Still, Hayek’s framework alone is insufficient. This is where Marx usefully supplements the analysis. According to historical materialism, productive forces develop within existing relations of production until they eventually outgrow them, generating institutional crises and conflicts. AI technology fits that pattern better than it fits the model of an ordinary market good. It is not just another product to be bought and sold efficiently. It is a productive force that can reshape labor markets, surveillance capacities, military power, and public discourse all at once. Marx’s insight helps identify a weakness in any purely Hayekian lens of the case. If one concludes that AI governance should simply be left to firms because they possess the most local knowledge, one overlooks the fact that those firms can themselves accumulate enormous power over social life.

Therefore, Marx identifies a problem Hayek did not sufficiently develop: even if the state lacks the knowledge to micromanage cutting-edge AI, private firms may still wield too much unchecked authority over a socially decisive technology. This does not mean Marx replaces Hayek. He adds a second dimension to the analysis. Hayek explains why command-style coercion is unsound, and Marx explains why laissez-faire deference to powerful firms is politically unstable. Together, they point toward a middle position: neither central planning nor complete laissez-faire.
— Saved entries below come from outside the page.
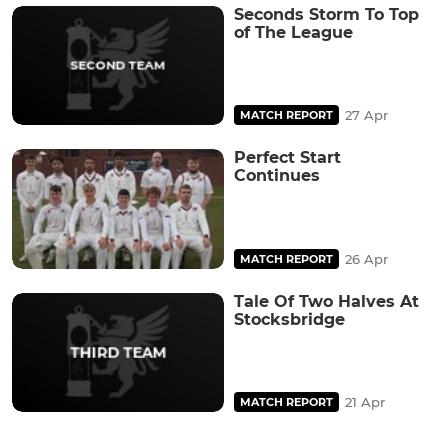
Seconds Storm To Top
of The League
27 Apr
MATCH REPORT
Perfect Start
Continues
26 Apr
MATCH REPORT
Tale Of Two Halves At
Stocksbridge
21 Apr
MATCH REPORT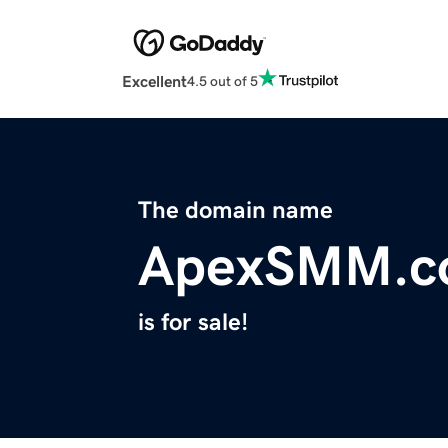
Excellent
4.5 out of 5
The domain name
ApexSMM.c
is for sale!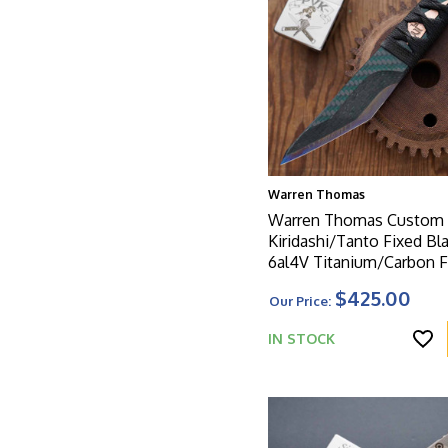
Warren Thomas
Warren Thomas Custom
Kiridashi/Tanto Fixed Bl
6al4V Titanium/Carbon F
Laminate Blade, Tsuka 
$425.00
Our Price:
Ti/CF Handle
IN STOCK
After all, that is the most compelling lesson to draw from the Anthropic–Pentagon conflict. Hayek is right that those closest to the technology possess knowledge that cannot be fully centralized, and that managers act unwisely when they try to override that knowledge through direct command. But Marx is also right in  that new transformative technology can create concentrations of private power. Therefore, the best response is a system of democratically established general rules that prohibits the most dangerous uses of AI and demands accountability, while leaving technical implementation and safety judgments to those with relevant expertise.


Works Cited

  • Hayek, F. A. “The Use of Knowledge in Society.” The American Economic Review, vol. 35, no. 4, Sept. 1945, pp. 519–530.
  • Shalal, Andrea, et al. “Trump Directs US Agencies to Toss Anthropic’s AI as Pentagon Calls Startup a Supply Risk.” Reuters, 27 Feb. 2026.